So, I have a 16 node cluster where every node has Spark and Cassandra installed with a replication factor of 3 and spark.sql.shuffle.partitions of 96. I am using the Spark-Cassandra Connector 3.0.0 for doing a repartitionByCassandraReplica.JoinWithCassandraTable
and then some SparkML analysis takes place. My question is what happens eventually with the spark partitions?
1st scenario
My PartitionsPerHost
parameter of repartitionByCassandraReplica
is numberofSelectedCassandraPartitionkeys which means if I choose 4 partition keys I get 4 partitions per Host. This gives me 64 spark partitions because I have 16 hosts.
2nd scenario
But, according to the Spark Cassandra connector documentation, information from system.size_estimates
table should be used in order to calculate the spark partitions. For example from my system.size_estimates
:
estimated_table_size = mean_partition_size x number_of_partitions
= (24416287.87/1000000) MB x 332
= 8106.2 MB
spark_partitions = estimated_table_size / input.split.size_in_mb
= 8106.2 MB / 64 MB
= 126.6593 partitions
so, when does the 1st scenario takes place and when the second? Am I calculating something wrong? Is there specific cases where the 1st scenario happens and other cases the 2nd?

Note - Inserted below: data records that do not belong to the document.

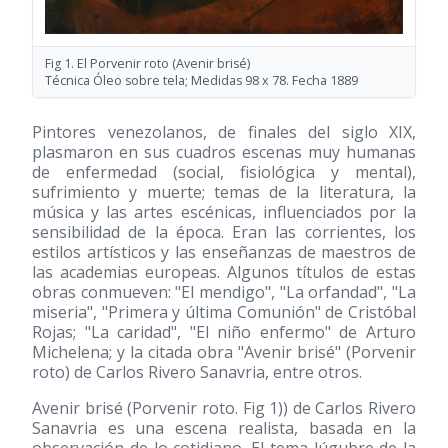
Fig 1. El Porvenir roto (Avenir brisé)
Técnica Óleo sobre tela; Medidas 98 x 78. Fecha 1889
Pintores venezolanos, de finales del siglo XIX,
plasmaron en sus cuadros escenas muy humanas
de enfermedad (social, fisiológica y mental),
sufrimiento y muerte; temas de la literatura, la
música y las artes escénicas, influenciados por la
sensibilidad de la época. Eran las corrientes, los
estilos artísticos y las enseñanzas de maestros de
las academias europeas. Algunos títulos de estas
obras conmueven: "El mendigo", "La orfandad", "La
miseria", "Primera y última Comunión" de Cristóbal
Rojas; "La caridad", "El niño enfermo" de Arturo
Michelena; y la citada obra "Avenir brisé" (Porvenir
roto) de Carlos Rivero Sanavria, entre otros.
Avenir brisé (Porvenir roto. Fig 1)) de Carlos Rivero
Sanavria es una escena realista, basada en la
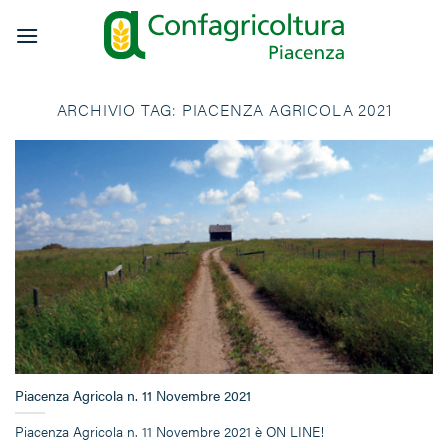
Salta
ai
contenuti
ARCHIVIO TAG:
PIACENZA AGRICOLA 2021
Piacenza Agricola n. 11 Novembre 2021
Piacenza Agricola n. 11 Novembre 2021 è ON LINE!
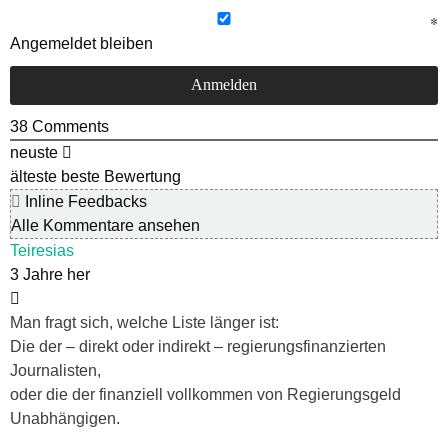
Angemeldet bleiben
38
Comments
neuste
älteste
beste Bewertung
Inline Feedbacks
Alle Kommentare ansehen
Teiresias
3 Jahre her
Man fragt sich, welche Liste länger ist:
Die der – direkt oder indirekt – regierungsfinanzierten
Journalisten,
oder die der finanziell vollkommen von Regierungsgeld
Unabhängigen.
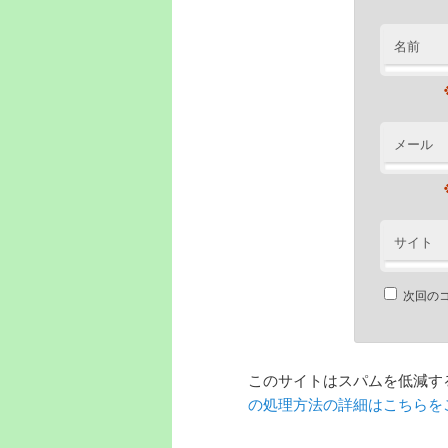
名前
メール
サイト
次回の
このサイトはスパムを低減するた
の処理方法の詳細はこちらを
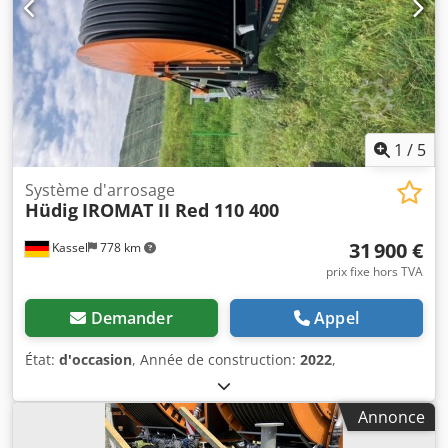
1
/
5
Système d'arrosage
Hüdig
IROMAT II Red 110 400
31 900 €
Kassel
778 km
prix fixe hors TVA
Demander
Appel
État:
d'occasion
, Année de construction:
2022
,
Annonce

CodePudding user response:
Those are two completely different paths by which the number of Spark partitions are calculated.
If you're calling repartitionByCassandraReplica()
, the number of Spark partitions are determined by both partitionsPerHost
and the number of Cassandra nodes in the local DC.
Otherwise, the connector will use input.split.size_in_mb
to determine the number of Spark partitions based on the estimated table size. Cheers!